I love strawberries, chocolate and fizzy pop, but can’t indulge at Christmas
For the last two years, Paige has been living with the realities of dialysis, finding out just how disruptive the treatment can be for a young adult. The 17-year-old was born prematurely and needed an operation which unfortunately put pressure on her kidneys.
While on holiday at the age of 15, Paige was told that she might be heading towards renal failure but despite the advanced warning, nothing could have prepared the family for the change in Paige’s life.

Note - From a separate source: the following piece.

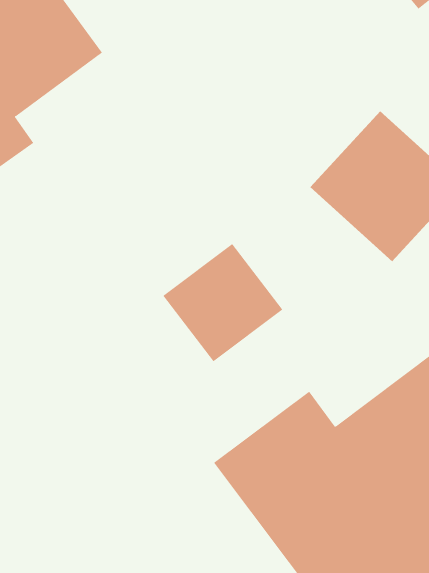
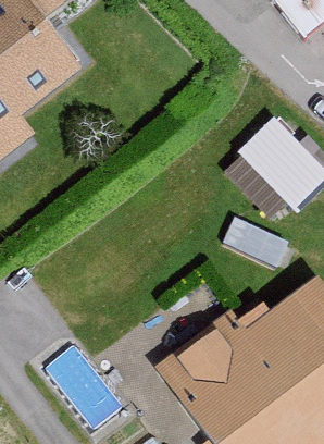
building: [163,243,283,362] -> none

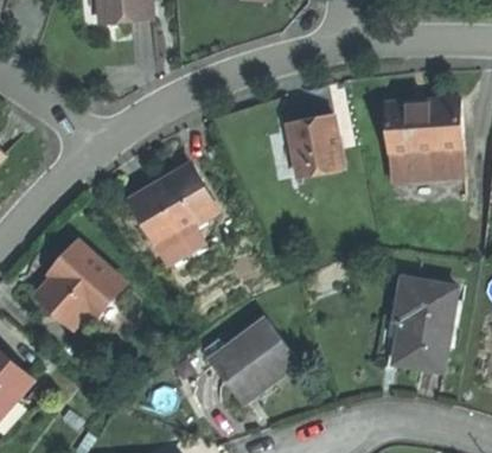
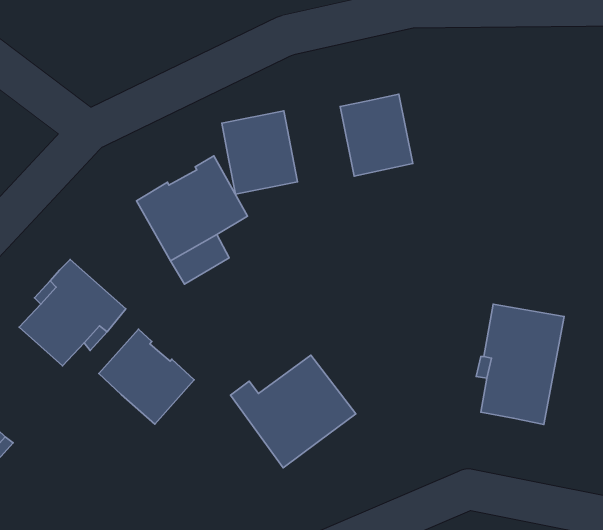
building: [383,102,461,184] -> none
building: none -> [222,111,298,194]
building: none -> [99,329,194,424]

“Initially you do feel very upset because you are told that you will be on a machine until you are able to find a suitable donor,” Paige said. “There is a lot of information that gets thrown at you at the very first stage and it can be difficult to get your head around what you should and should not do. It is so easy to make mistakes.”
Restrictions at Christmas
Christmas for Paige now involves restricting her diet and scheduling the festive activities around her essential dialysis treatment.

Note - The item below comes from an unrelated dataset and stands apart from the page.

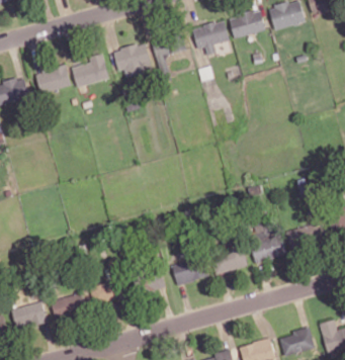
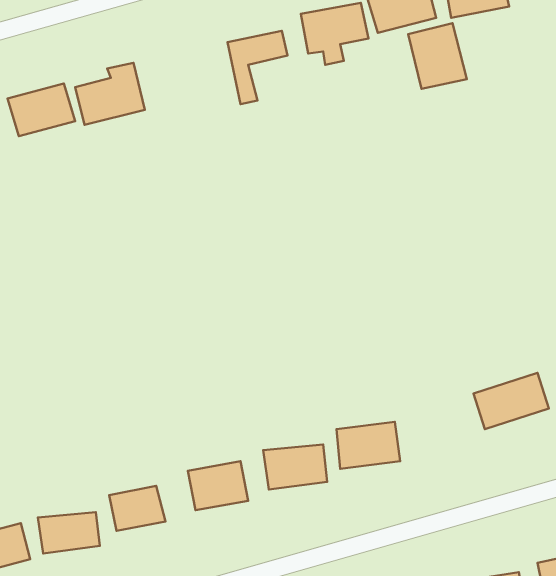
building: none -> [408,23,467,89]
building: [113,42,153,76] -> none
building: [249,223,286,262] -> none

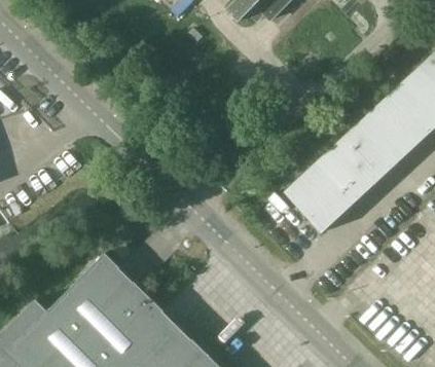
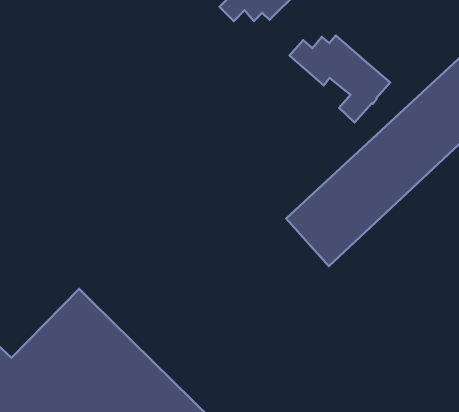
building: none -> [289,36,390,122]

“Last Christmas we really wanted to go to London and make a day of it while all the lights were up, but dialysis got in the way. I even had to dialyse on Christmas Eve which really dampened the Christmas feeling. It’s difficult to feel all festive when you are exhausted after nearly three hours of treatment.
“That said, the ward itself is not so bad, I am the youngest there and all the older people look after me, it makes me feel like I have a room full of grans and grandads all looking out for me.”
For Paige’s mum Laura, her daughter’s restrictive dialysis diet was initially difficult to get to grips with.
“We were just shocked at how many foods Paige was no longer allowed to eat and it took us a while to get on top of her diet,” she explained “There are some items like fizzy pop for example that you would never consider to be restricted, but we found out she could no longer have it. I think it is particularly difficult for teenagers because all the information is aimed at the older generation, so you look at the meals suggested and think, she’d never eat that! Of course, you just have to get into good habits, and we eventually found our rhythm.”
Difficulties of dialysis
Paige has had to give up many of her favourite foods to remain healthy and finds it especially difficult to help others to understand just how difficult dialysis can be.
“Strawberries, fizzy pop and chocolate are all things that I really miss, and I’d love to indulge in them at Christmas time! I don’t think people really know enough about dialysis, I get people ask me, ‘why are you doing dialysis over Christmas? Can’t you take a few days off?’ as if my kidneys can suddenly start working again because it’s Christmas.”
Paige has not taken dialysis lying down however and has turned her situation into a positive outlook of volunteering. Helping out on the children’s ward has inspired the 17-year-old to make the first steps to pursue a career in nursing and has made the first steps. Now able to put herself on the dialysis machine and with a qualification in CPR, her remarkable efforts even led her to fundraise for her local renal unit, spreading joy with a summer time raffle.
For Laura however, Christmas is still difficult, but she believes the family have found strength in the increased bond they all have as a result of Paige’s kidney disease.
“Last year Paige was with her dad at the renal unit, and I was still at home making cookies with the kids. It was horrible because I do feel as if she is missing out, but her treatment has to come first. We are all in this together and we make sure that at mealtimes everyone is eating the same sort of thing. It has made Christmas a bit more special as we really appreciate the time we can spend together as a family. I think kidney disease has made us all understand the value of each other’s company, especially around the festive period.”